An elephant owner who claims one of his herd was stolen from him and sold to a safari park in Phuket suspects fake identification papers were used in the animal's sale.

Somsak Riang-ngern, a Surin native who travelled to Phuket to trace the whereabouts of Phang Yo, his elephant that went missing in January 2003, said Phang Yo was stolen by a criminal gang that specialises in the theft and sale of elephants using fake ID papers.

He said the gang has been forging papers for a long time, selling the documents for 15,000 baht to 100,000 baht each.

The fake papers were also submitted to authorities to register or re-register elephants.

He said the gang steals elephants and uses fake papers to change their identity.

The illegal practice has earned the gang huge profits, sometimes as much as a million baht per elephant, according to Mr Somsak.

The gang goes as far as producing fake microchips to be implanted in the elephants, which is a form of identity fraud.
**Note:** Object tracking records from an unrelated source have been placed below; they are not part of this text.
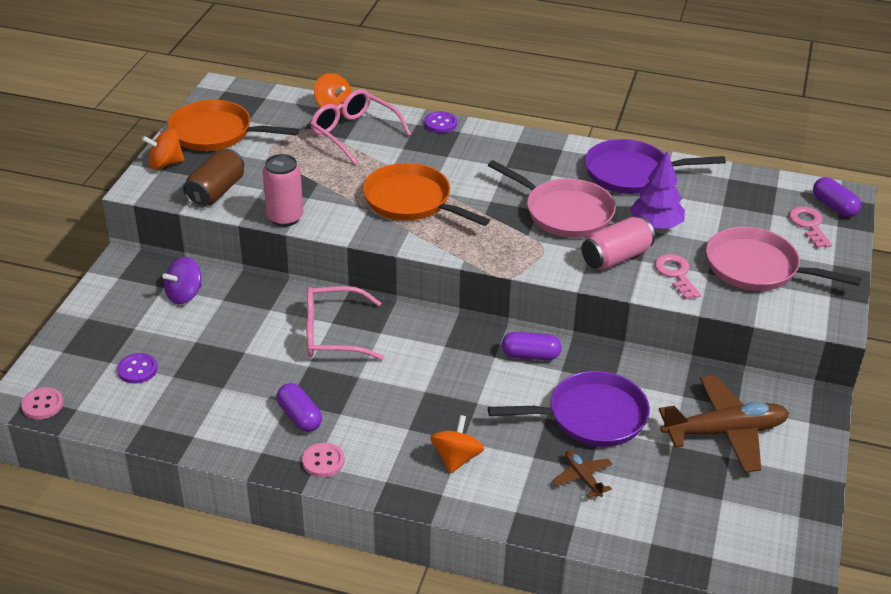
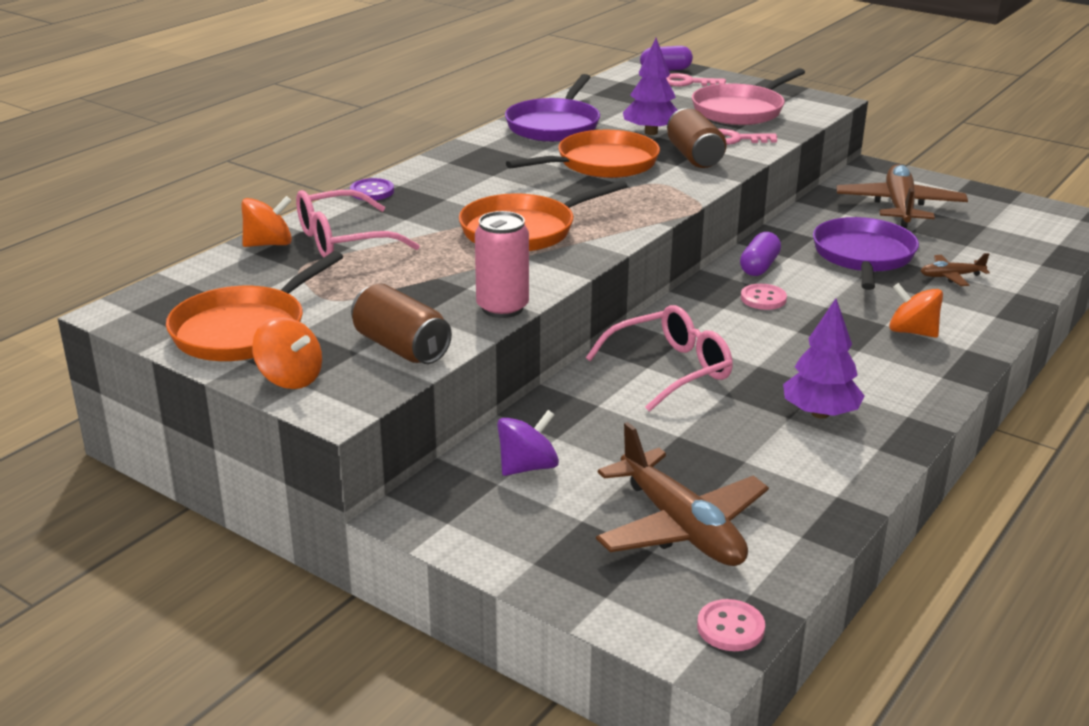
camera: 70 degrees left, 10 degrees down
purple button [117,353,158,384] -> brown plane [596,422,769,566]
orange spinning top [142,128,185,170] -> orange spinning top turned 60 degrees counterclockwise [252,317,322,389]
purple spinning top [162,257,202,304] -> purple spinning top turned 105 degrees counterclockwise [497,410,559,476]
purple capsule [277,383,322,432] -> purple tree [783,299,865,419]
pink button [302,443,344,477] -> pink button moved to [741,284,787,310]
pink glasses [307,286,384,360] -> pink glasses turned 135 degrees counterclockwise [586,305,733,412]
pink pan [488,160,616,238] -> orange pan [506,130,660,178]
pink can [582,217,655,270] -> brown can [667,108,727,168]

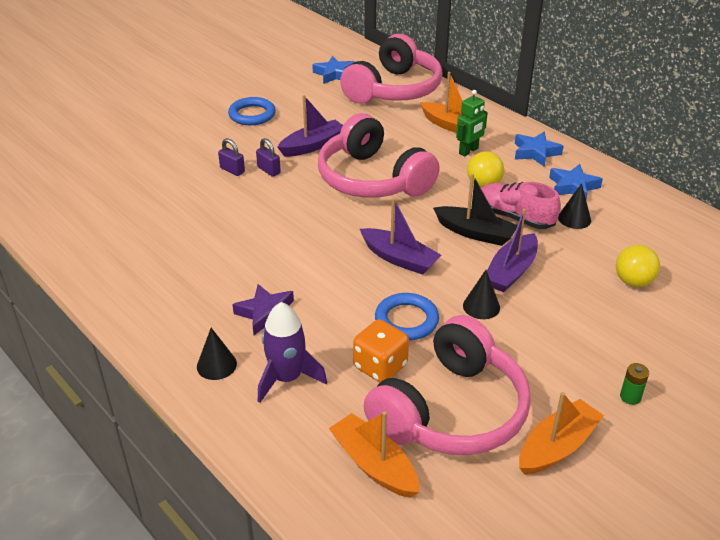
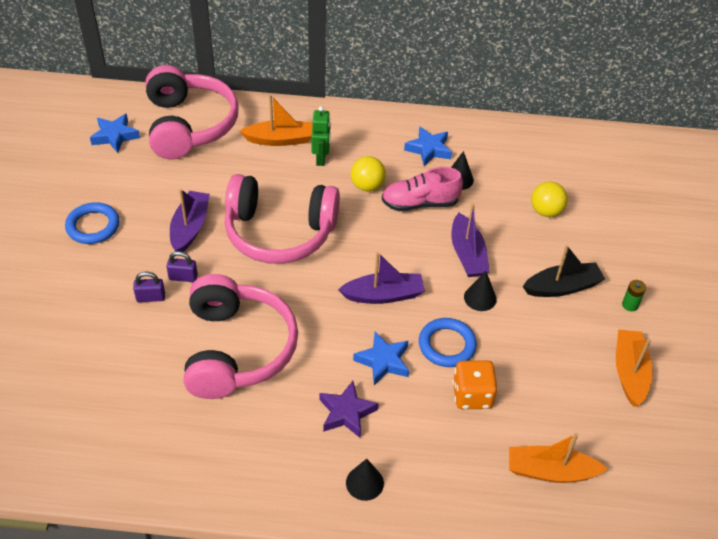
camera: 45 degrees left, 10 degrees up
purple rocket [258,302,327,403] -> none
pink headphones [363,315,531,455] -> pink headphones moved to [184,274,298,399]
black boat [433,174,518,246] -> black boat moved to [522,245,605,297]
blue star [515,132,564,167] -> blue star moved to [353,332,409,385]

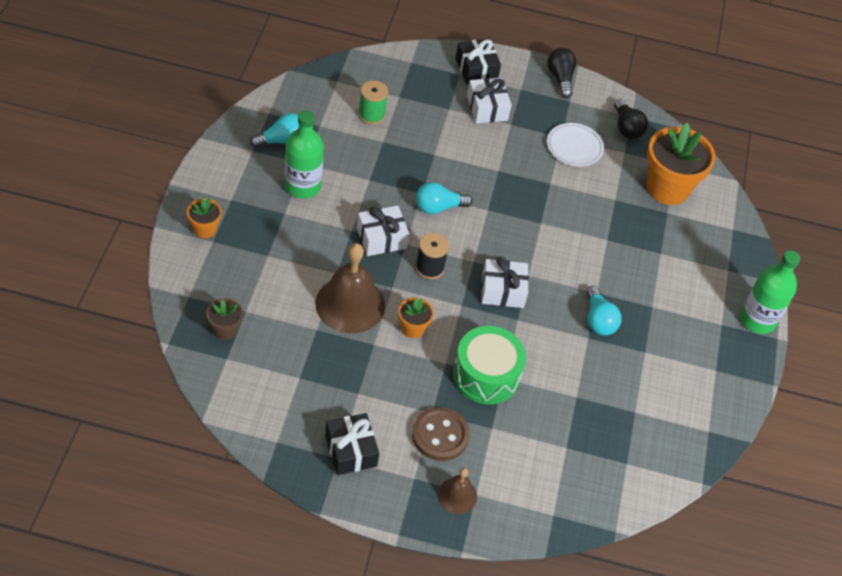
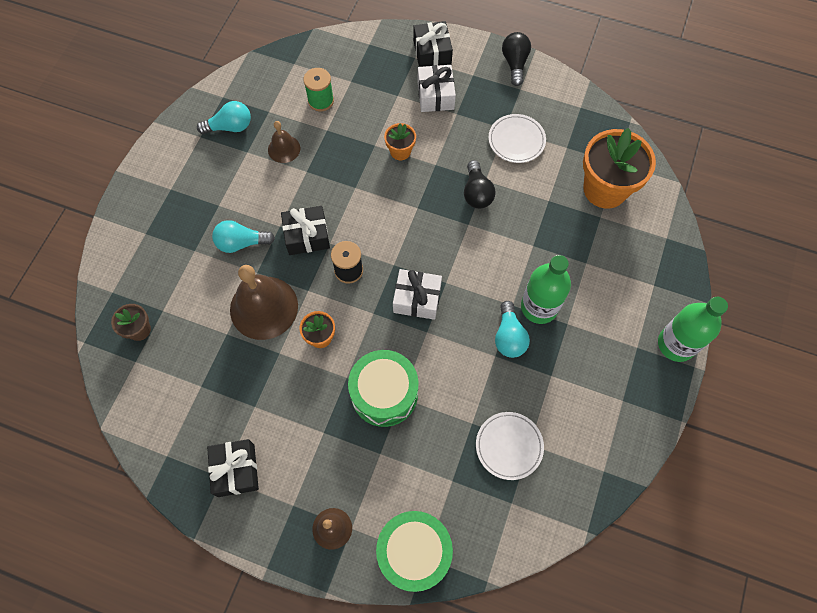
camera: 15 degrees right, 15 degrees up
orange flower pot [187,198,222,238] -> orange flower pot moved to [384,123,416,160]
green bottle [285,110,324,198] -> green bottle moved to [521,255,571,324]
white gift [357,206,409,256] -> black gift [281,206,330,255]
brown button [412,407,470,461] -> none
turquoise light bulb [416,182,473,214] -> turquoise light bulb moved to [212,220,275,253]
black light bulb [614,99,648,139] -> black light bulb moved to [464,160,496,209]
none -> brown bell [268,121,300,163]
none -> green drum [376,511,453,592]
none -> white plate [476,412,544,480]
However, Mr Somsak said fraud is harder to commit these days because of the availability of DNA testing.

Mr Somsak earlier went to Phuket with his family to negotiate with the operator of the Amazing Bukit Safari in tambon Chalong, in Phuket's Muang district, to return Phang Yo, a pregnant elephant kidnapped 14 years ago when it was left in the woods to give birth.

According to Mr Somsak, Phang Yo went missing in January 2003 when they were working at the Elephant Home in Krabi's Muang district.

At that time, the Riang-ngern family brought seven elephants including Phang Yo to work at elephant camps in Phuket, Phangnga and Krabi.

Mr Somsak said around the time Phang Yo was pregnant, he tied her to a tree in the woods in case she gave birth. When he returned one morning, the elephant was missing.

A complaint was lodged with the Muang district police in Krabi.

The park operator, however, has insisted that the elephant, which is being kept at the park, is not Phang Yo.

It is a male elephant called "Nam Phet" which was bought for 1.4 million baht, the operator claims.